Rui Cardoso Martins

A terrível acusação

(Ilustração: João Vasco Correia)

A 22 de Dezembro de 2017, mês que registou temperaturas mínimas muito inferiores ao normal, uma mulher viajou da fronteira com Espanha até Lisboa. Era Natal e ia numa missão terrível. Para alguns, o antigo desejo de destruir a família com uma mentira. Mas se esta mulher, a meio da canícula do Verão, cruzar hoje de novo a planície, do sudeste ao litoral, dirá: é tudo verdade.

Assim fez em Julho de 2020, no tribunal. Levantou-se para a sentença e a juíza começou: “No dia 22/12 de 2017, a arguida deslocou-se a Lisboa à Comissão Nacional dos Direitos e Protecção de Crianças e Jovens, onde perante os técnicos (…) disse que tinha sido abusada sexualmente quando tinha nove anos pelo ex-marido da participante, que este fez o mesmo à sua irmã mais nova, e que a assistente sua tia sempre encobriu estes abusos, tendo chegado a ameaçá-la e a agredi-la fisicamente. Tendo ainda referido que não sabe se o ex-marido da tia abusou dos próprios filhos, que foram adoptados, e acusando-a ainda de ser parcial no tratamento de situações de maus-tratos a crianças, nada fazendo relativamente a situações com familiares, mas tendo levado a tribunal outras situações”.

É possível imaginar o impacto desta denúncia: a tia que a mulher acusava era educadora de infância, professora e presidente da Comissão de Protecção de Crianças e Jovens da pequena cidade de província onde as duas vivem. A tia soube tudo quando começou a inspecção, ordenada pelos serviços centrais e pelo Ministério Público. A juíza lia: “Quis e conseguiu causar sofrimento à assistente, denegrir a sua imagem, bom-nome, reputação, isenção e imparcialidade, e a forma como nas suas funções sempre teve em conta o supremo interesse da protecção das crianças. Bem sabendo que as imputações não correspondiam à verdade e que não tinham qualquer fundamento”.

No banco dos réus, a sobrinha respirava devagar mas, às vezes, uma impaciência sacudia-lhe os ombros. Ando há 40 anos nisto, diziam os ombros.

“A assistente sempre foi boa mãe e cidadã exemplar. Nunca encobriu qualquer crime que a arguida imputa ao seu ex-marido, e que este nunca cometeu, nunca promoveu ou foi causa de qualquer incompatibilidade da arguida com os seus familiares.

“Sabia que não correspondiam à verdade tais imputações e sabia que ao fazê-lo ofendia gravemente a consideração profissional e pessoal da assistente. (…) Falou de forma alterada, mostrando ter diversas mágoas relativas à tia e aos irmãos da mãe, por entender que esta dava prioridade na gestão do património, em detrimento da própria família nuclear.”

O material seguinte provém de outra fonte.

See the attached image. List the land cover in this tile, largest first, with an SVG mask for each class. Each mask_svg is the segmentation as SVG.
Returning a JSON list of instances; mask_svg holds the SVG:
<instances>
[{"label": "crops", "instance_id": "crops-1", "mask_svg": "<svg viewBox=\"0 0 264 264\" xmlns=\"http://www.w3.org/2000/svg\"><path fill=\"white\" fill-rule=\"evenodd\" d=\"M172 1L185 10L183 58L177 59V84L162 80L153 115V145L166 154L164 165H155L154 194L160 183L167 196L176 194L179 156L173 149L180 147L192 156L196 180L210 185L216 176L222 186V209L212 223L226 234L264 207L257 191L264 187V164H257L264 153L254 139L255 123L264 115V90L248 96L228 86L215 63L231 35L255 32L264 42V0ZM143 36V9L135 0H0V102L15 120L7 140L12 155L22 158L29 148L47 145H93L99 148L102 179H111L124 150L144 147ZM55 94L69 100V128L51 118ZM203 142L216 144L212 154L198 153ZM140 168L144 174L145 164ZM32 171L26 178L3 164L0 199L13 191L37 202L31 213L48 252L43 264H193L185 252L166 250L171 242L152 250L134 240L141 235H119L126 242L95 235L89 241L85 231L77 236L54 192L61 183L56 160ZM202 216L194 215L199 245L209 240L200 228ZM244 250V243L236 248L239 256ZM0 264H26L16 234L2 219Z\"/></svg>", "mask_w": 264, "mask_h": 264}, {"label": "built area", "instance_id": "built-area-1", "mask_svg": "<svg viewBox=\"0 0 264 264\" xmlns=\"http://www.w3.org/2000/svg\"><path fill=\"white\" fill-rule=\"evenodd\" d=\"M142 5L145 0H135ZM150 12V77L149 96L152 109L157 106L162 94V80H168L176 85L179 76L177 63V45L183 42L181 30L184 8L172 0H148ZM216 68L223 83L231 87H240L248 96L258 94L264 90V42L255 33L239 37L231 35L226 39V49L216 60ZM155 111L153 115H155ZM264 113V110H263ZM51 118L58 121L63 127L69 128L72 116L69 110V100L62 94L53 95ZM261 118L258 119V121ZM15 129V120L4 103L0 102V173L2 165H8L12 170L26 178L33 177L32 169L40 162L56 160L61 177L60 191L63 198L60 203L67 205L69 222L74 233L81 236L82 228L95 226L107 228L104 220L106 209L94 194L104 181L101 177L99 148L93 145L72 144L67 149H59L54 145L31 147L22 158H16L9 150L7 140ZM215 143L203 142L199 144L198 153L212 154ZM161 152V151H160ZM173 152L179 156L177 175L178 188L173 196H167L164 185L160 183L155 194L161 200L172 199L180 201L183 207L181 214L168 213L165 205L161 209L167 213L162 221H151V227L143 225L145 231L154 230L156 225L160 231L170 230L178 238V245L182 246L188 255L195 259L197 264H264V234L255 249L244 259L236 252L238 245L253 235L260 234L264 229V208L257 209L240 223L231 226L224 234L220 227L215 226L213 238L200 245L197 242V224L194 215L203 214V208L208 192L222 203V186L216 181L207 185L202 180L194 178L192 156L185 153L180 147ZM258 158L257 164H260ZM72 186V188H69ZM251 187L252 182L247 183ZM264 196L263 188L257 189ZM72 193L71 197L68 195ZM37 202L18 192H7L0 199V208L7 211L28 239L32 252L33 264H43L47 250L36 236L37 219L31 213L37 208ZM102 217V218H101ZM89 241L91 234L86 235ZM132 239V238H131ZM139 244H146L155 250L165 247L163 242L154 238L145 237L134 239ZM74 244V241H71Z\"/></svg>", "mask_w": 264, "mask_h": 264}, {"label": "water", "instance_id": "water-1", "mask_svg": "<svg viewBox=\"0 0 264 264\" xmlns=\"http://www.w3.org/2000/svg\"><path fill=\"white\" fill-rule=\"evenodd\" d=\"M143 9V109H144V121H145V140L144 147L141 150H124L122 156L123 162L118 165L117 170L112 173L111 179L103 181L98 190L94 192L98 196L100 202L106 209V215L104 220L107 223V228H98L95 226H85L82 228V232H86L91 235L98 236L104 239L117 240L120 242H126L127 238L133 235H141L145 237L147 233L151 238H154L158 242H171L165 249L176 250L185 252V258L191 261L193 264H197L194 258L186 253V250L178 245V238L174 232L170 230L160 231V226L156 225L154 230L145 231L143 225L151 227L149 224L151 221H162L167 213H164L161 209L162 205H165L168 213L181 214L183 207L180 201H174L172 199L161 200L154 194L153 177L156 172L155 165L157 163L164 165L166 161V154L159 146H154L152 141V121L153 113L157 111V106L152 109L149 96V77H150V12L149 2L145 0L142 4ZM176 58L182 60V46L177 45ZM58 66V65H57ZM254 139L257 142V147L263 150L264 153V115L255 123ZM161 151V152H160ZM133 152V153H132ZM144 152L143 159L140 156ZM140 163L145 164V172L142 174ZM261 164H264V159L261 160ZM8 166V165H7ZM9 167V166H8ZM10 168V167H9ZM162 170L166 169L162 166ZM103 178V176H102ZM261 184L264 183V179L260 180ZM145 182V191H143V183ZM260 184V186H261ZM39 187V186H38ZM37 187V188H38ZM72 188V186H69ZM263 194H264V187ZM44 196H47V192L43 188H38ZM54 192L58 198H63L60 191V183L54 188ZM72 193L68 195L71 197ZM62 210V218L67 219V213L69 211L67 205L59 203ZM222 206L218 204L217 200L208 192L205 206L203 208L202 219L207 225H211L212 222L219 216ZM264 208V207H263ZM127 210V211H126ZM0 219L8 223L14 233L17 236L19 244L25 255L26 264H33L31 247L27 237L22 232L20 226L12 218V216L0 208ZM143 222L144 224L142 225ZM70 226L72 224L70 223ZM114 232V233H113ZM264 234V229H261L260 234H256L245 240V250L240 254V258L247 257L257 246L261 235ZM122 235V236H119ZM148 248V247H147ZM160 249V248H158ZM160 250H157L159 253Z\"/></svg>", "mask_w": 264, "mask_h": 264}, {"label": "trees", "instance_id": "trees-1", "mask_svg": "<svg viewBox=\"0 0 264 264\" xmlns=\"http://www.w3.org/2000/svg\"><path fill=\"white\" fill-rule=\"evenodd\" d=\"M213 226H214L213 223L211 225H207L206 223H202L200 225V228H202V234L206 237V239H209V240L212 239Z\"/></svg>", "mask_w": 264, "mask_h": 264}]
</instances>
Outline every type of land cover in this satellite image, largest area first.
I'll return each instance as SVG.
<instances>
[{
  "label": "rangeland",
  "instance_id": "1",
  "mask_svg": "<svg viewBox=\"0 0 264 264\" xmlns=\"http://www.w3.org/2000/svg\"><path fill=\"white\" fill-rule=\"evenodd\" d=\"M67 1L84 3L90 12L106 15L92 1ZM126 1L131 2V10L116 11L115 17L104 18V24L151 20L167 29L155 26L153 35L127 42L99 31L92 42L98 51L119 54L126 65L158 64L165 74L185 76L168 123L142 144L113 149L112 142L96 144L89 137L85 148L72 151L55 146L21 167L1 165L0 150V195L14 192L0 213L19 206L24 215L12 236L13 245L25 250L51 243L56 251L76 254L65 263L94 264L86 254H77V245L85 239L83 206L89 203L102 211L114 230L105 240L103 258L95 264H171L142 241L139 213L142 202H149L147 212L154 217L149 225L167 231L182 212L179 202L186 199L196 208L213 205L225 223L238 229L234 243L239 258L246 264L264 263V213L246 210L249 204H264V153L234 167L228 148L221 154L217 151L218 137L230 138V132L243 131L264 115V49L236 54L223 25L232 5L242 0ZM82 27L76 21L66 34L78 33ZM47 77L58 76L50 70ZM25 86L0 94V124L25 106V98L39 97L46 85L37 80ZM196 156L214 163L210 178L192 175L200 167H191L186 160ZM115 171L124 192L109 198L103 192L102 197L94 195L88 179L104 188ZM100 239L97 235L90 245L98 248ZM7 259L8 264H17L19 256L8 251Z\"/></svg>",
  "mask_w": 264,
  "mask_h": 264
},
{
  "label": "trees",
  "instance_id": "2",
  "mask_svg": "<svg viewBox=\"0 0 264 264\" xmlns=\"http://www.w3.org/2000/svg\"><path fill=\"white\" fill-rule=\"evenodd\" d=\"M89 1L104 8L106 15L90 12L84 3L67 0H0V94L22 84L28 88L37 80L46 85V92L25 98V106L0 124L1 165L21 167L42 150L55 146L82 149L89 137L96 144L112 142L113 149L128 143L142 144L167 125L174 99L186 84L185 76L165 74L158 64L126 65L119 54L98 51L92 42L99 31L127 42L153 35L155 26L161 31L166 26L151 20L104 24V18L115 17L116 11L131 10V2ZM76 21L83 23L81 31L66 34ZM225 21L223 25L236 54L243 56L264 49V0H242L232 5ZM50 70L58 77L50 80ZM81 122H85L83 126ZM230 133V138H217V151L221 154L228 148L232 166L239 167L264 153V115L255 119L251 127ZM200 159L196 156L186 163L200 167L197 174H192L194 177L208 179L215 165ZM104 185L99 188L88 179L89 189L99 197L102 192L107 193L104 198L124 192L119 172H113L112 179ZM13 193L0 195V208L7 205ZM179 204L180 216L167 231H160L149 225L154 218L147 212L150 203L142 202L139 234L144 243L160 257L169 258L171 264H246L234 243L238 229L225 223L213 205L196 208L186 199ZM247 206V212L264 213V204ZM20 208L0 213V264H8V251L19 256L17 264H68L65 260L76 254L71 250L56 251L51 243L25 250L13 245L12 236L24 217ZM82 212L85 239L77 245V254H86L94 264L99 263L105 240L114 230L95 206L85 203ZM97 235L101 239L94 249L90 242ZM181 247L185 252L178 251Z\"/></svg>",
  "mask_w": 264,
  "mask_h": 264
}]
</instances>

Numa parte, a juíza lembrava os argumentos da ré. Que ninguém na família a ajudou. Que nunca apresentou queixa quando teve idade para tal, porque era um meio pequeno e era difícil, pelo que nunca apresentou queixa na polícia para além da altura dos factos, que foi ignorada. Mais tarde sentiu que a sociedade estava mais sensível para a temática dos abusos sexuais.

Mas toda a gente a desmentiu sempre, sempre, sempre. A irmã negou no tribunal: “Nunca foi abusada, nunca esteve presente, nunca viu abuso nenhum, nunca teve problemas com o tio e não fala com a irmã há 20 anos”. A juíza condenou-a a multa.

“Senhora Dona M., compreendeu a sentença? A senhora vai condenada numa pena de multa pela prática do crime de difamação com calúnia, a senhora não demonstrou qualquer arrependimento.

“Deverá esquecer o passado, procurar não criar conflitos, seguir com a sua vida e investir nas suas próprias competências este ano. Porque a senhora em audiência de julgamento demonstrou ter competências. Portanto deve investi-las em si, no seu próprio desenvolvimento, e não tanto em conflitos, noutros problemas que possa ter tido com familiares, porque isso não vai trazer nada de bom à sua vida. A senhora tem uma filha, podem ajudar-se uma à outra e encararem o futuro de uma forma mais positiva. E o tribunal espera que a senhora não tenha de vir de novo a tribunal por situações desta natureza. Compreendeu. Senhora Dona M.?”

– Compreendi, mas estou absolutamente contra…

– Muito bem…

– …porque as pessoas não devem ser condenadas por dizer a verdade.

Quando saiu, exclamou qualquer coisa sobre “a bruxa”. Vi-a na rua, pesada, zangada, tentei imaginá-la com nove anos, quando a história começou, ou não começou, mas não consegui.